### What the task asks:
Using the records provided below, locate and copy each line that contains the word "фронтона".

### Input data:
:::::
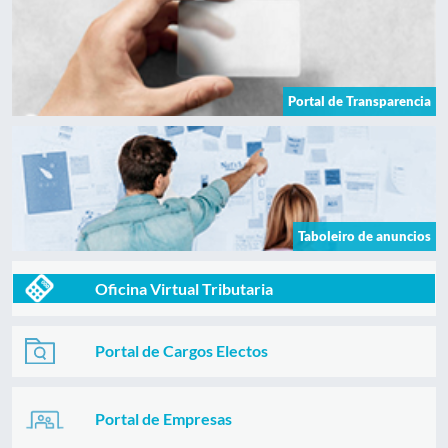
Portal de Transparencia
Taboleiro de anuncios
Oficina Virtual Tributaria
Portal de Cargos Electos
Portal de Empresas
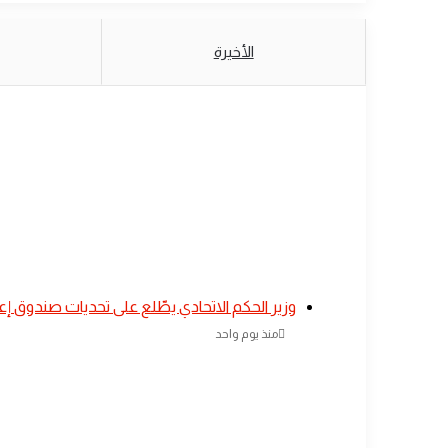
الأخيرة
​وزير الحكم الاتحادي يطّلع على تحديات صندوق إ
منذ يوم واحد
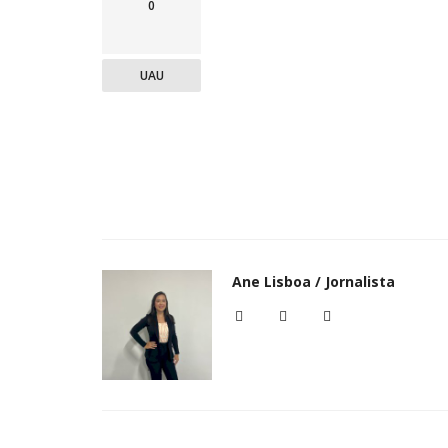
0
UAU
Ane Lisboa / Jornalista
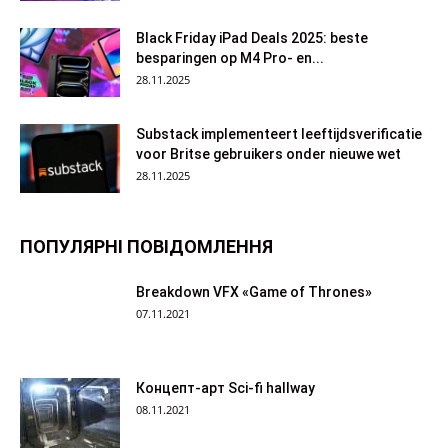
Black Friday iPad Deals 2025: beste
besparingen op M4 Pro- en...
28.11.2025
Substack implementeert leeftijdsverificatie
voor Britse gebruikers onder nieuwe wet
28.11.2025
ПОПУЛЯРНІ ПОВІДОМЛЕННЯ
Breakdown VFX «Game of Thrones»
07.11.2021
Концепт-арт Sci-fi hallway
08.11.2021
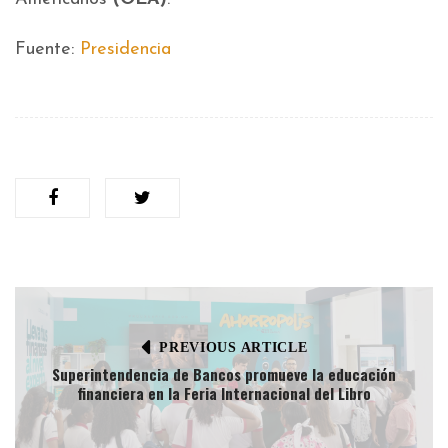
Fuente:
Presidencia
PREVIOUS ARTICLE
Superintendencia de Bancos promueve la educación
financiera en la Feria Internacional del Libro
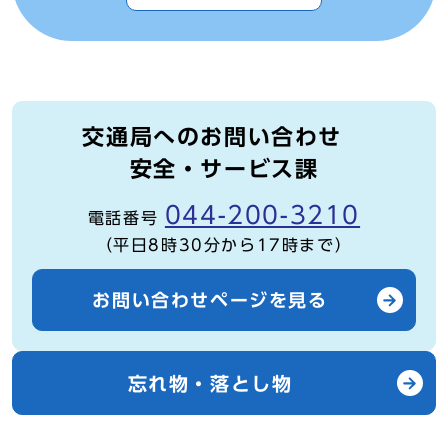
交通局へのお問い合わせ
安全・サービス課
044-200-3210
電話番号
（平日8時30分から17時まで）
お問い合わせページを見る
忘れ物・落とし物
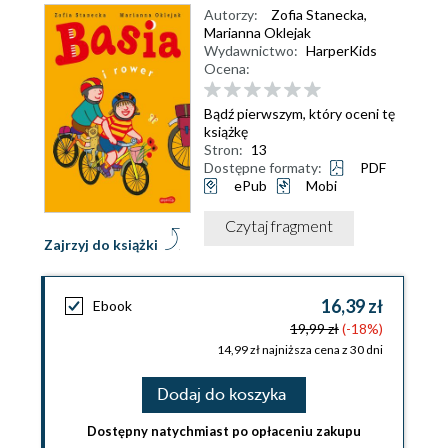
Autorzy:
Zofia Stanecka
,
Marianna Oklejak
Wydawnictwo:
HarperKids
Ocena:
Bądź pierwszym, który oceni tę
książkę
Stron:
13
Dostępne formaty:
PDF
ePub
Mobi
Czytaj fragment
Zajrzyj do książki
16,39 zł
Ebook
19,99 zł
(-18%)
14,99 zł najniższa cena z 30 dni
Dodaj do koszyka
Dostępny natychmiast po opłaceniu zakupu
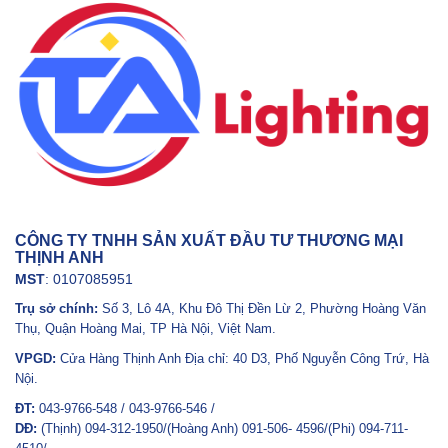
CÔNG TY TNHH SẢN XUẤT ĐẦU TƯ THƯƠNG MẠI
THỊNH ANH
MST
: 0107085951
Trụ sở chính:
Số 3, Lô 4A, Khu Đô Thị Đền Lừ 2, Phường Hoàng Văn
Thụ, Quận Hoàng Mai, TP Hà Nội, Việt Nam.
VPGD:
Cửa Hàng Thịnh Anh Địa chỉ: 40 D3, Phố Nguyễn Công Trứ, Hà
Nội.
ĐT:
043-9766-548 / 043-9766-546 /
DĐ:
(Thịnh) 094-312-1950/(Hoàng Anh) 091-506- 4596/(Phi) 094-711-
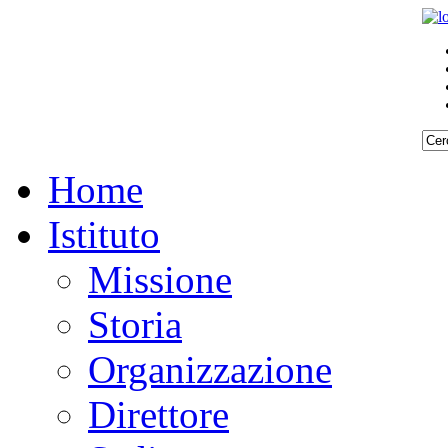
Home
Istituto
Missione
Storia
Organizzazione
Direttore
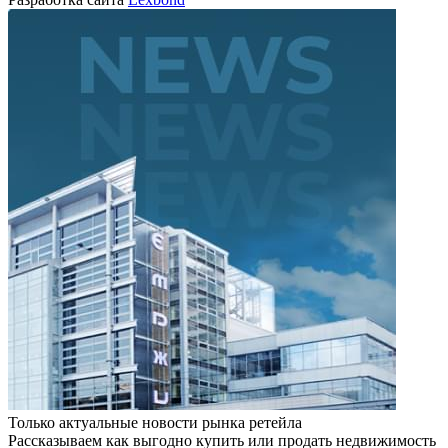
Только актуальные новости рынка ретейла
Рассказываем как выгодно купить или продать недвижимость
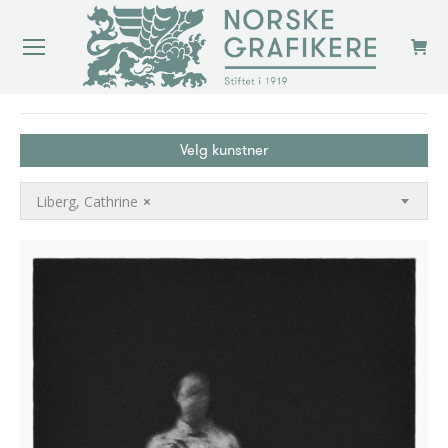
You are here:
Velg kunstner
Liberg, Cathrine
×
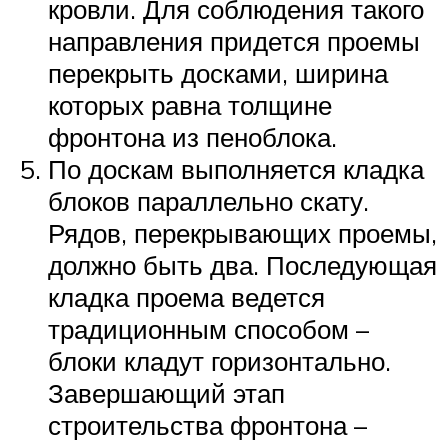
кровли. Для соблюдения такого
направления придется проемы
перекрыть досками, ширина
которых равна толщине
фронтона из пеноблока.
По доскам выполняется кладка
блоков параллельно скату.
Рядов, перекрывающих проемы,
должно быть два. Последующая
кладка проема ведется
традиционным способом –
блоки кладут горизонтально.
Завершающий этап
строительства фронтона –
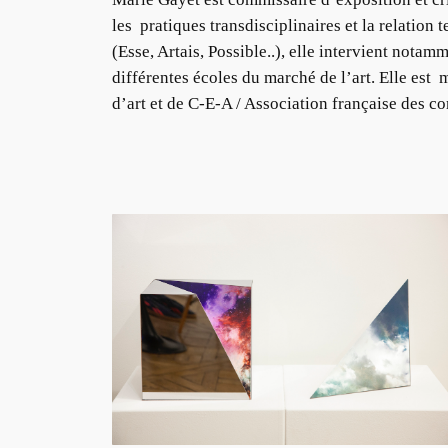
les pratiques transdisciplinaires et la relation 
(Esse, Artais, Possible..), elle intervient nota
différentes écoles du marché de l’art. Elle est
d’art et de C-E-A / Association française des c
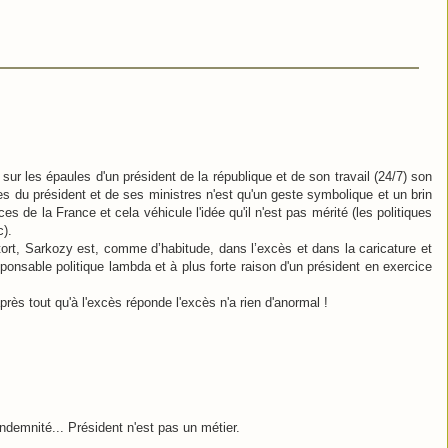
sur les épaules d'un président de la république et de son travail (24/7) son
res du président et de ses ministres n'est qu'un geste symbolique et un brin
es de la France et cela véhicule l'idée qu'il n'est pas mérité (les politiques
c).
 tort, Sarkozy est, comme d’habitude, dans l’excès et dans la caricature et
sponsable politique lambda et à plus forte raison d'un président en exercice
près tout qu'à l'excès réponde l'excès n'a rien d'anormal !
ndemnité... Président n'est pas un métier.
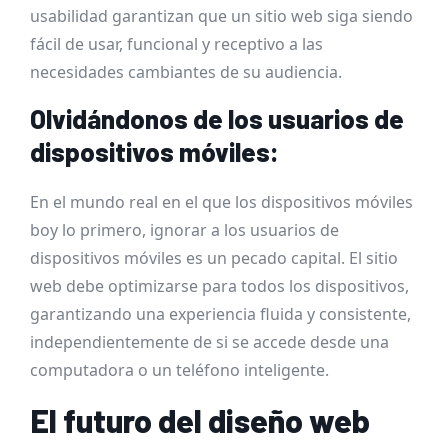
usabilidad garantizan que un sitio web siga siendo
fácil de usar, funcional y receptivo a las
necesidades cambiantes de su audiencia.
Olvidándonos de los usuarios de
dispositivos móviles:
En el mundo real en el que los dispositivos móviles
boy lo primero, ignorar a los usuarios de
dispositivos móviles es un pecado capital. El sitio
web debe optimizarse para todos los dispositivos,
garantizando una experiencia fluida y consistente,
independientemente de si se accede desde una
computadora o un teléfono inteligente.
El futuro del diseño web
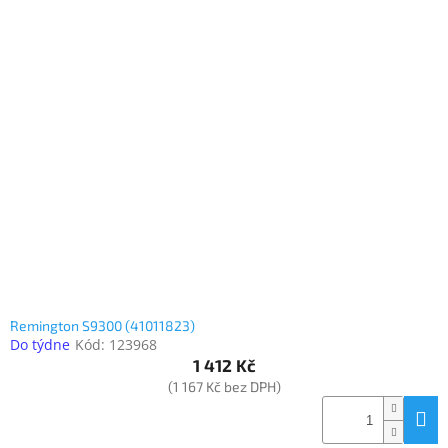
Remington S9300 (41011823)
Do týdne
Kód:
123968
1 412 Kč
(1 167 Kč bez DPH)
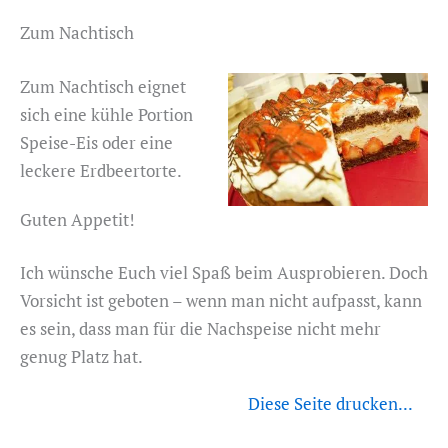
Zum Nachtisch
Zum Nachtisch eignet
sich eine kühle Portion
Speise-Eis oder eine
leckere Erdbeertorte.
Guten Appetit!
Ich wünsche Euch viel Spaß beim Ausprobieren. Doch
Vorsicht ist geboten – wenn man nicht aufpasst, kann
es sein, dass man für die Nachspeise nicht mehr
genug Platz hat.
Diese Seite drucken...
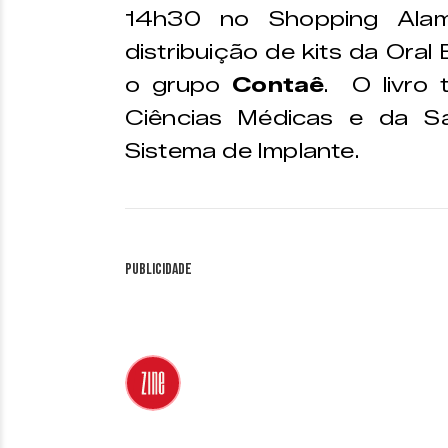
14h30 no Shopping Ala
distribuição de kits da Oral
o grupo
Contaê
. O livro
Ciências Médicas e da S
Sistema de Implante.
Publicidade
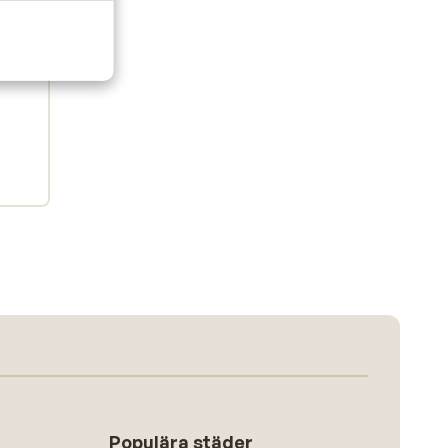
sedan
Populära städer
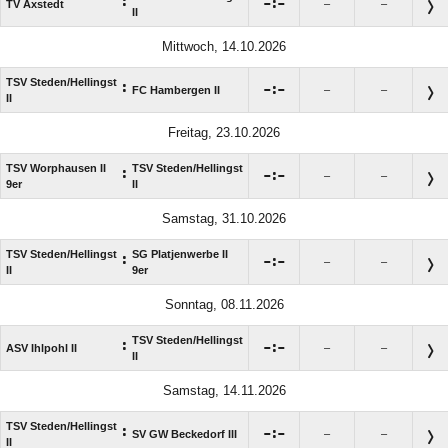
:

:

TV Axstedt
–
–
II
Mittwoch, 14.10.2026
TSV Steden/​Hellingst
:

:

FC Hambergen II
–
–
II
Freitag, 23.10.2026
TSV Worphausen II
TSV Steden/​Hellingst
:

:

–
–
9er
II
Samstag, 31.10.2026
TSV Steden/​Hellingst
SG Platjenwerbe II
:

:

–
–
II
9er
Sonntag, 08.11.2026
TSV Steden/​Hellingst
:

:

ASV Ihlpohl II
–
–
II
Samstag, 14.11.2026
TSV Steden/​Hellingst
:

:

SV GW Beckedorf III
–
–
II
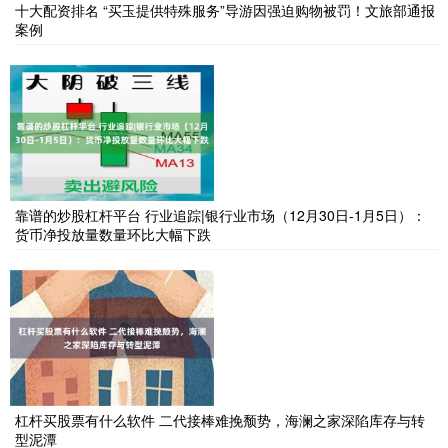
十大配资排名 “买玉提供特殊服务”导游因强迫购物被罚！文旅部通报
案例
靠谱的炒股杠杆平台 行业追踪|银行业市场（12月30日-1月5日）：
货币净投放量数量环比大幅下跌
杠杆买股票有什么软件 二代接棒难挽颓势，海澜之家深陷库存与转
型泥潭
:::::
### Result of this exercise:
фронтона из пеноблока.
строительства фронтона –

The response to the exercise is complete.